We are officially no longer roasting coffee specifically for espresso. Why would we decide to do this right now? Let me explain all of the reasons and maybe you will think twice about your espresso profiles. What is an espresso roast? Most people refer to an espresso roast as something that is darker, more developed, and meant to brew under pressure. There have been many times where I have cupped a coffee roasted by us or some other roaster and thought, “Wow, this is ashy, roasty, kind of flat, baked, and really just disappointing." Only to find out that it had been the “espresso roast profile.”  From our experience, when someone tells a coffee roaster that their coffee is dark or baked the excuse is “It’s our espresso roast.”

Most espresso roasts are a poor representation of specialty coffee. Roasting is really hard, and to roast consistently requires a lot of work.  Roasting a coffee that is properly developed and that will extract on your espresso machine in 25-35 seconds is the problem we run into. Most people would blame the grinders, but the biggest impact starts is with your roasting process.

Some would think that it’s not a good idea to use a filter roast on the espresso machine because it would taste bright, sour, not sweet, and simply unpleasant. This does not have to be true. What causes these flavors? One, your espresso is under extracted. This is the most common mistake. Two, the roast is underdeveloped. When I visit different cafés around the country, 1 out of 10 shots I get are close to the acceptable extraction range.
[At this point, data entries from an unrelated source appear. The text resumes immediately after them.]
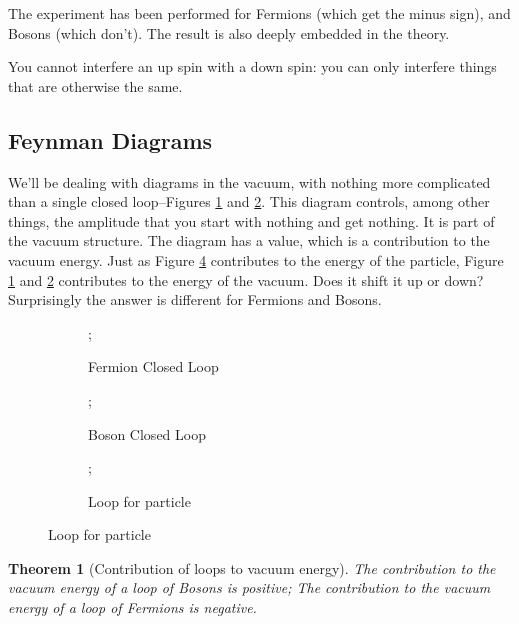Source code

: \documentclass[]{article}
\newtheorem{thm}{Theorem}
\begin{document}
The experiment has been performed for Fermions (which get the minus sign), and Bosons (which don't). The result is also deeply embedded in the theory.

You cannot interfere an up spin with a down spin: you can only interfere things that are otherwise the same.

\subsection{Feynman Diagrams}

We'll be dealing with diagrams in the vacuum, with nothing more complicated than a single closed loop--Figures \ref{fig:particles3-2-loops} and \ref{fig:particles3-2-loops-boson}. This diagram controls, among other things, the amplitude that you start with nothing and get nothing. It is part of the vacuum structure. The diagram has a  value, which is a contribution to the vacuum energy. Just as Figure \ref{fig:particles3-2-loops-p} contributes to the energy of the particle, Figure \ref{fig:particles3-2-loops} and \ref{fig:particles3-2-loops-boson} contributes to the energy of the vacuum. Does it shift it up or down? Surprisingly the answer is different for Fermions and Bosons.


\begin{figure}[H]
	\caption{Closed Loops Feynman diagrams}
	\begin{subfigure}[t]{0.3\textwidth}
		\caption{Fermion Closed Loop}\label{fig:particles3-2-loops}
		;
	\end{subfigure}
	\begin{subfigure}[t]{0.3\textwidth}
		\caption{Boson Closed Loop}\label{fig:particles3-2-loops-boson}
		;
	\end{subfigure}
	\begin{subfigure}[t]{0.3\textwidth}
		\caption{Loop for particle}\label{fig:particles3-2-loops-p}
		;
	\end{subfigure}
\end{figure}

\begin{thm}[Contribution of loops to vacuum energy]
	The contribution to the vacuum energy of a loop of Bosons is positive;
	The contribution to the vacuum energy of a loop of Fermions is negative.
\end{thm}
\end{document}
This is a very low number! That is just talking about extraction, not to mention anything about flavors. This does not mean espresso is always flawless and perfect because it’s extracted at 18-23% range.

We can be excited about espresso at heart now! The future of espresso brewing and coffee brewing in general is looking bright. Thanks to Vince Fedele with his Mojo-To-Go apps and the refractometer, we are given tools to measure extraction in a quick and easy way. Heart has only been open a little over 4 years and the first thing I bought when we opened was a refractometer. This was the best investment I ever made in coffee. I did not know how to use this tool for the first year (or maybe even the first 2 years) properly. Now we use the device all day long in the café. The only thing I have to complain about is the amount of batteries we go through because of our frequent use of this device. The refractometer is also a great tool to keep you in check with your roasting and development. I’m not going to explain how to use it, but I will say, if you don’t own one and you work with coffee, it's like driving a car at night without headlights. Get one now!

Getting back to the roasting for “espresso” and what the point is. About 5 months ago, Scott Rao and I started emailing back and forth about roasting. He would taste our coffee at various cafés and ask what I had done with the roast profile. He would critique it, being brutally honest. Most people can’t handle honesty in this industry. After several emails back and forth, he accepted my request of helping us out with development and roast consistency. One of the first questions he had for me was, why do you roast espresso different than your regular filter profiles? My answers were something like: Most people want a bit darker roast for espresso and it’s more soluble, therefore, it’s easier to extract to our desired 18.5-20% extraction range with the Robur grinders. I also said that it would taste better in milk.  

Scott disagreed with me about the extraction with our espresso at the current stage and he did not understand my logic behind roasting longer or “darker” for espresso. I started to think about it more and realized that this is something that I had not put enough thought into. I was just following the masses. After we spent about a week roasting and cupping together, I had a much greater understanding about what we were missing in our coffee before. Our filter roasts were a little underdeveloped and some of them were baked.

We have changed our roasting style up a bit. We started focusing on even development, not baking the coffee, and the regular filter profiles and espresso were starting to look really similar. The solubility of our coffee went up. When our filter and espresso profiles started to get increasingly close, we decided to start testing out our filter coffee on the espresso machine. We found that our espresso brewed with our filter roast was more juicy, sweet, and clean with no problems getting it to our desired extraction range. Now I finally understood Scott’s question: why are we roasting differently for espresso?

I’m super excited to make this switch and only have one roast profile. It will make production smoother, easier, and more consistent. I think customers and wholesale accounts will be much happier knowing that the coffee they get is going be predictable from week to week. When working with an ever changing crop, like coffee, consistency can be a challenge. I remember when I was just a consumer on the other side of the counter. Not knowing if I would get the same brew each time was my biggest complaint about going to get a cup of coffee. It was never the same, even if the coffee was from the same roaster & farm. It’s not rocket science. Roasting requires a lot of paying attention to detail and logging as much information as possible. If you are paying close attention, it's no longer hard to repeat the same profile with in a few seconds from each other. You will then have the different batches taste almost identical.

We can now say RIP SOE and feel confident that you will have a good experience with our coffee---regardless of brew method.